Sulak

Philippe Jaenada

Points

  • Conseillé par
    14 octobre 2015

    Le braqueur magnifique

    Qui se souvient de Bruno Sulak ? Ce beau garçon d’une intelligence peu commune a été au début des années 80 l’homme le plus recherché de France. Tout juste jeune adulte, il a écumé supermarchés puis bijouteries jusqu’aux grandes enseignes de la rue de la Paix, organisant de spectaculaires braquages selon un mode opératoire minutieux, efficace et sans bavures -Bruno Sulak n’a jamais eu de sang sur les mains. Il est mort à 29 ans lors d’une tentative d’évasion, en tombant d’une fenêtre de Fleury-Mérogis.

    Braqueur légendaire, roi de l’évasion, les formules ne manquent pas mais semblent insuffisantes pour définir une personnalité aussi complexe. Le romancier Philippe Jaenada a pourtant décidé de retracer la courte vie de Bruno Sulak et la biographie qu’il signe se dévore comme un roman d’aventures. Patiemment, interrogeant les témoins, les amis, la famille, épluchant les journaux de l’époque, Jaenada, fasciné, a cherché des indices dans les origines familiales, un grand-père venu d’un petit village polonais et un père légionnaire, puis dans l’enfance et l’adolescence à Marseille, il a reconstruit la cavale et l’ultime arrestation du hors-la-loi, il a également dressé le portrait de ses proches : Thalie, l’amour de sa vie, Drago, l’ami de toujours. Mais au fil de ce canevas minutieux où le romancier s’est fait archiviste, reste toujours une question : à quoi tient la vie d’un homme ?

    On est vite emporté par ce récit toujours rigoureusement proche des faits et construit comme un puzzle. Il y a l’enfance, dans une famille modeste mais unie et stable. Le refus, très jeune, de l’autorité. La petite délinquance puis l’entrée dans la légion dont il déserte et le premier braquage. Philippe Jaenada reconstitue pièce à pièce la ligne de cette vie qui sans cesse  bifurque, se brise et repart. Il colle à son personnage, nous fait partager les moments d’angoisse et de tension, la panique de celui qui se sait recherché, mais aussi les jours d’euphorie, lorsque le braqueur réussit un beau coup et possède assez d’argent pour vivre tranquillement quelques temps. Le romancier s’interdit toute envolée lyrique mais aussi toute hypothèse personnelle, se refusant à laisser libre cours à son imagination. Hasards, mauvais sort et mauvais coups, tout est étudié comme un enchaînement implacable et de fait fatal, jusqu’à la dernière nuit où Jaenada met en concurrence, sans trancher, deux versions des faits : la version officielle, qui veut que Bruno Sulak soit tombé d’une fenêtre en tentant de s’évader, et celle de proches qui pensent qu’on l’a poussé.
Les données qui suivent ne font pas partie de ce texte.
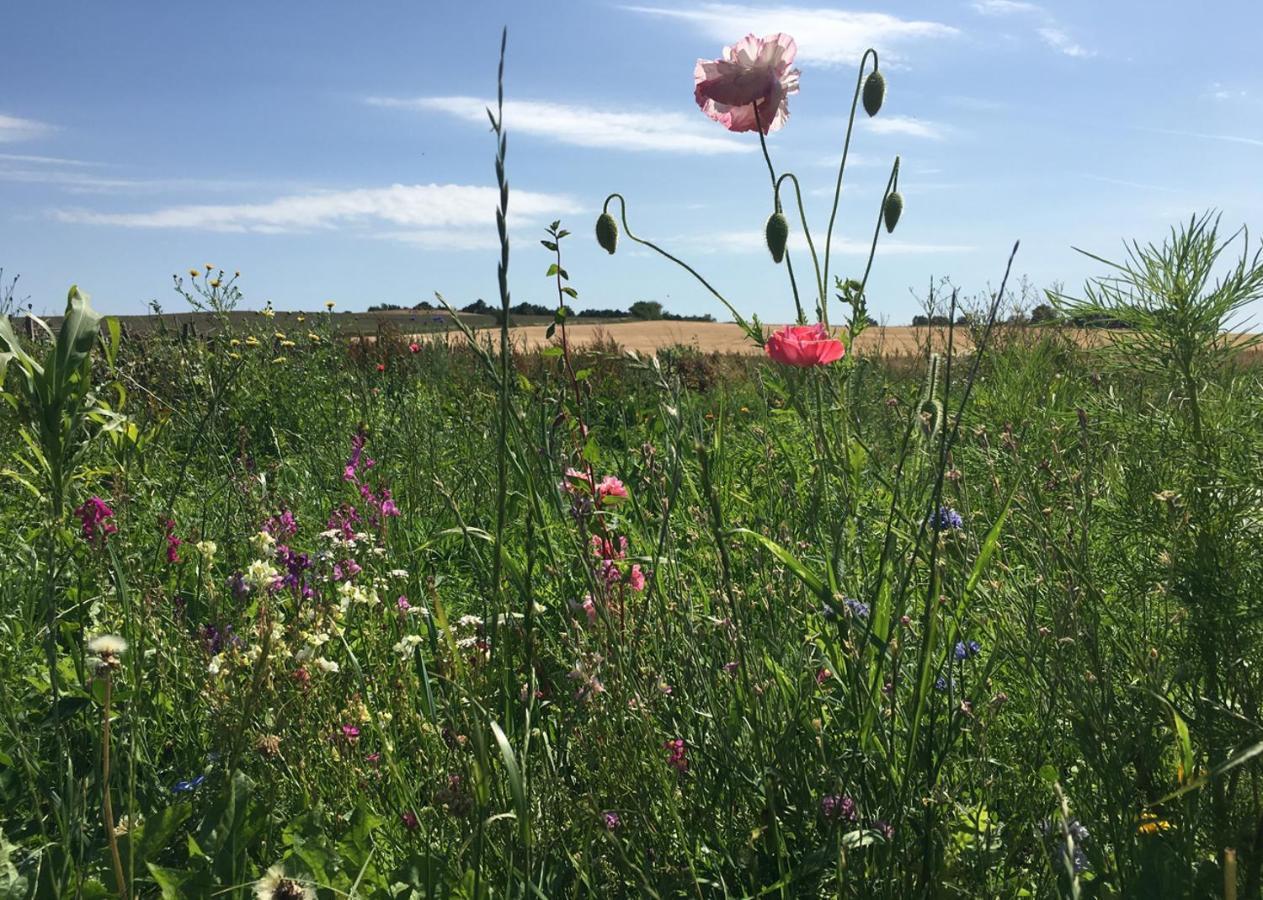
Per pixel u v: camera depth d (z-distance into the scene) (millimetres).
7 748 2299
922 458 2814
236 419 7039
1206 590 1941
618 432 4414
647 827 1890
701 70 3043
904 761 1990
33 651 2865
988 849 1800
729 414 7031
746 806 2113
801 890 1959
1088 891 1794
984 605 2463
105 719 1521
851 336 2891
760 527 3107
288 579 2516
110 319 3967
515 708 2135
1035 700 2207
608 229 2893
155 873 1724
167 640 2545
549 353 2793
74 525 3209
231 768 1909
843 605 1983
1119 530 2277
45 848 1872
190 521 4031
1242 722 1790
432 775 2041
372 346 10125
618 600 2473
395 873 1804
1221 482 2045
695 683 2258
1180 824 1858
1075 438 2699
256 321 9891
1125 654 2191
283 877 1534
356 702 2215
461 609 3531
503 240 1635
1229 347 2191
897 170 2836
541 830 1870
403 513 4297
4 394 3703
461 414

    Pari réussi donc pour un romancier qui jusqu’alors avait publié des textes au ton loufoque et tendre d’inspiration largement autobiographique. On retrouve pourtant dans ce livre le style très particulier de Philippe Jaenada, notamment son sens de l’humour et de la digression. De petits instantanés de la France des années soixante-dix et quatre-vingt – la dernière radio de la chanteuse du groupe « Il était une fois » -  émaillent son récit, tout comme des détails de sa vie à lui, soudain signalés en passant, lorsque sa propre trajectoire croise par hasard celle de Bruno Sulak, les coïncidences s’accumulent et l’auteur semble parfois pris de vertige. Car tout se tient et pourtant rien ne tient en ce monde, Sulak et Jaenada auraient pu se croiser, échanger leurs vies, mais la vie justement n’est pas la littérature : Sulak reste pour toujours un emblématique mystère et Jaenada un vrai romancier.